── Entries shown ──
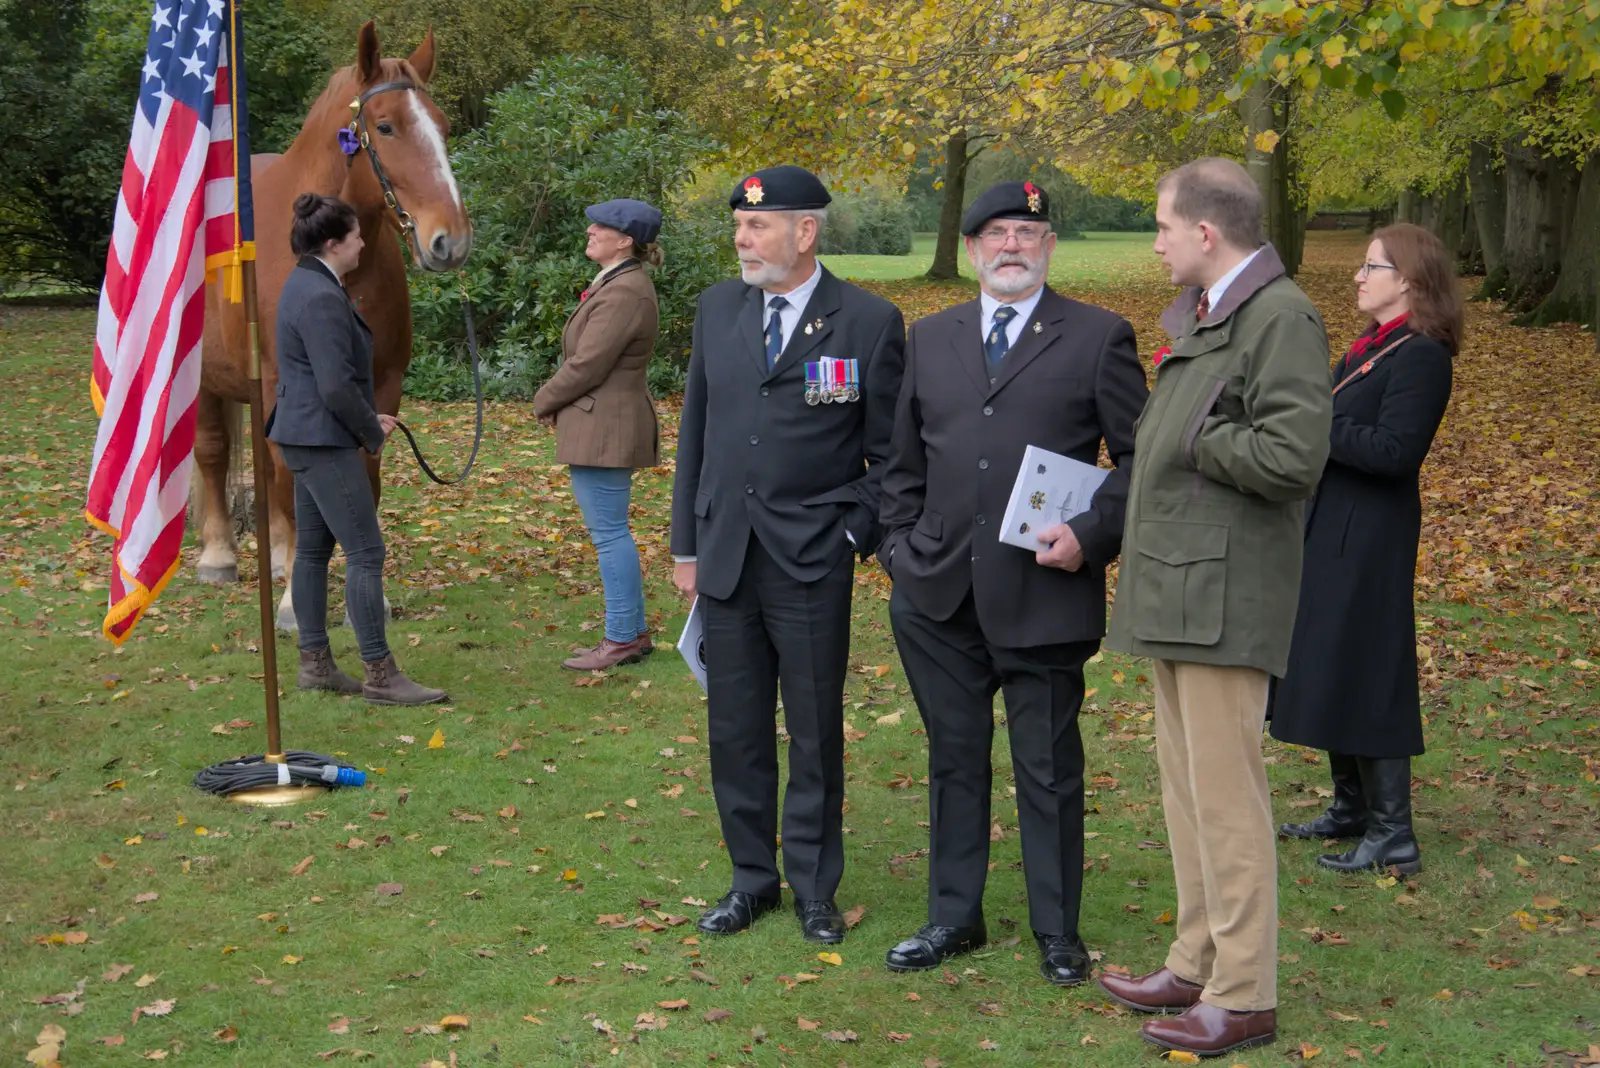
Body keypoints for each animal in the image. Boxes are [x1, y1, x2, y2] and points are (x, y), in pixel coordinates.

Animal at [192, 20, 467, 629]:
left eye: (442, 127)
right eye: (384, 126)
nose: (451, 241)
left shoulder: (380, 386)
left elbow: (365, 478)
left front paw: (372, 597)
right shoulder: (285, 383)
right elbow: (293, 484)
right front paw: (295, 603)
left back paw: (274, 560)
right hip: (200, 383)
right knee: (215, 454)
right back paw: (219, 556)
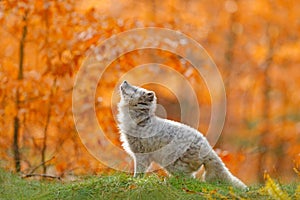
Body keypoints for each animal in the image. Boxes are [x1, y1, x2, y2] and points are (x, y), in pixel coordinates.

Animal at [116, 80, 246, 189]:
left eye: (135, 90)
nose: (125, 81)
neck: (140, 121)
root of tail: (208, 148)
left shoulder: (141, 155)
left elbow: (138, 172)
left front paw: (134, 182)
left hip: (173, 165)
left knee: (189, 180)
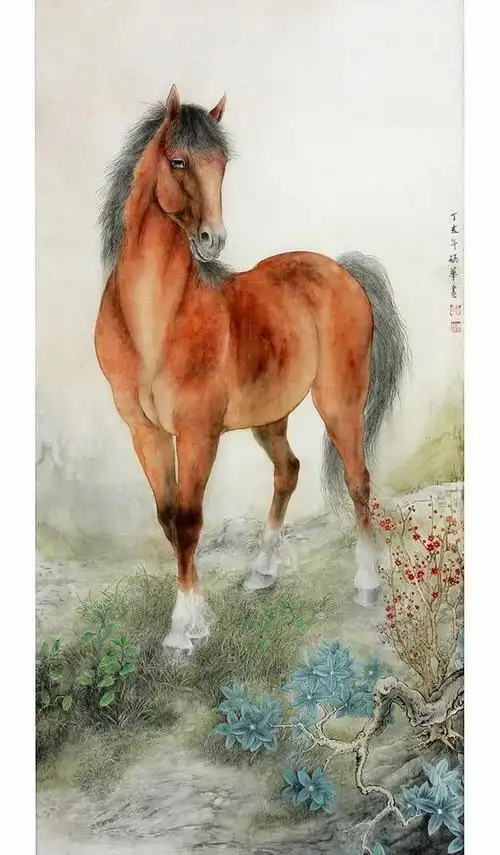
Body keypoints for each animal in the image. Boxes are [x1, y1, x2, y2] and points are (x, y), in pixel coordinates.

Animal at [95, 85, 408, 653]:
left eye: (222, 164)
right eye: (179, 160)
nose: (211, 239)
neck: (156, 320)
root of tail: (341, 268)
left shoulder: (197, 432)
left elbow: (190, 521)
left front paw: (184, 631)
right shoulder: (145, 433)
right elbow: (168, 520)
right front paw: (193, 619)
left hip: (340, 402)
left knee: (357, 481)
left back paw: (367, 583)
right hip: (270, 417)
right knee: (289, 471)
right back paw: (262, 573)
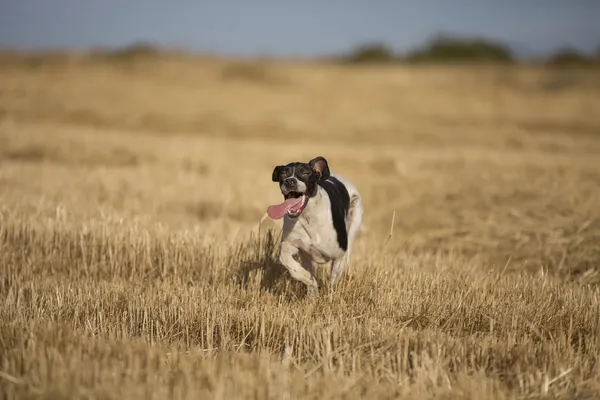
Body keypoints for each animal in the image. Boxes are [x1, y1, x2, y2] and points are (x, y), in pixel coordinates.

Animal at [268, 156, 364, 296]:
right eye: (283, 173)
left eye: (305, 173)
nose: (290, 181)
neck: (308, 216)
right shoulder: (290, 244)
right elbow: (286, 258)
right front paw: (307, 279)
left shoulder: (339, 254)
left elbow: (334, 279)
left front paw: (331, 296)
───
What you are asked to do -
Give back the data exactly. Skip any images.

Reply to the exercise -
Body keypoints for each animal in the image. Boxes are [x1, y1, x2, y2] and points are (x, y), in pixel coordinates.

Animal at [192, 20, 467, 629]:
left eye: (442, 127)
right eye: (384, 126)
nose: (451, 241)
left shoulder: (380, 386)
left elbow: (365, 478)
left front paw: (372, 597)
right shoulder: (285, 383)
right elbow: (293, 484)
right front paw: (295, 603)
left back paw: (274, 560)
right hip: (200, 383)
right knee: (215, 454)
right back paw: (219, 556)
Body keypoints for each animal in the image. Boxes are [x1, y1, x2, y2] and points are (x, y), in pixel coordinates.

Animal at [116, 80, 246, 189]:
left eye: (135, 90)
nose: (125, 81)
neck: (140, 121)
root of tail: (208, 148)
left shoulder: (141, 155)
left elbow: (138, 172)
left front paw: (134, 182)
left hip: (173, 165)
left knee: (189, 180)
Body keypoints for each animal in the image. Boxes are [x1, y1, x2, y2] and points are (x, y), in pixel coordinates.

Animal at [95, 85, 408, 653]:
left eye: (222, 164)
right eye: (179, 160)
nose: (211, 239)
neck: (156, 320)
root of tail: (341, 268)
left shoulder: (197, 432)
left elbow: (190, 521)
left front paw: (184, 631)
right shoulder: (145, 433)
right elbow: (168, 520)
right front paw: (193, 619)
left hip: (340, 402)
left knee: (357, 481)
left back paw: (367, 583)
right hip: (270, 417)
right knee: (289, 471)
right back paw: (262, 573)
Body keypoints for each animal in the image. Boxes are [x1, y1, x2, y2] and points are (x, y), in pixel coordinates.

Animal at [268, 156, 364, 296]:
right eye: (283, 173)
left eye: (305, 173)
nose: (290, 181)
neck: (308, 216)
right shoulder: (290, 244)
right elbow: (286, 258)
right front paw: (307, 279)
left shoulder: (339, 254)
left elbow: (334, 279)
left front paw: (331, 296)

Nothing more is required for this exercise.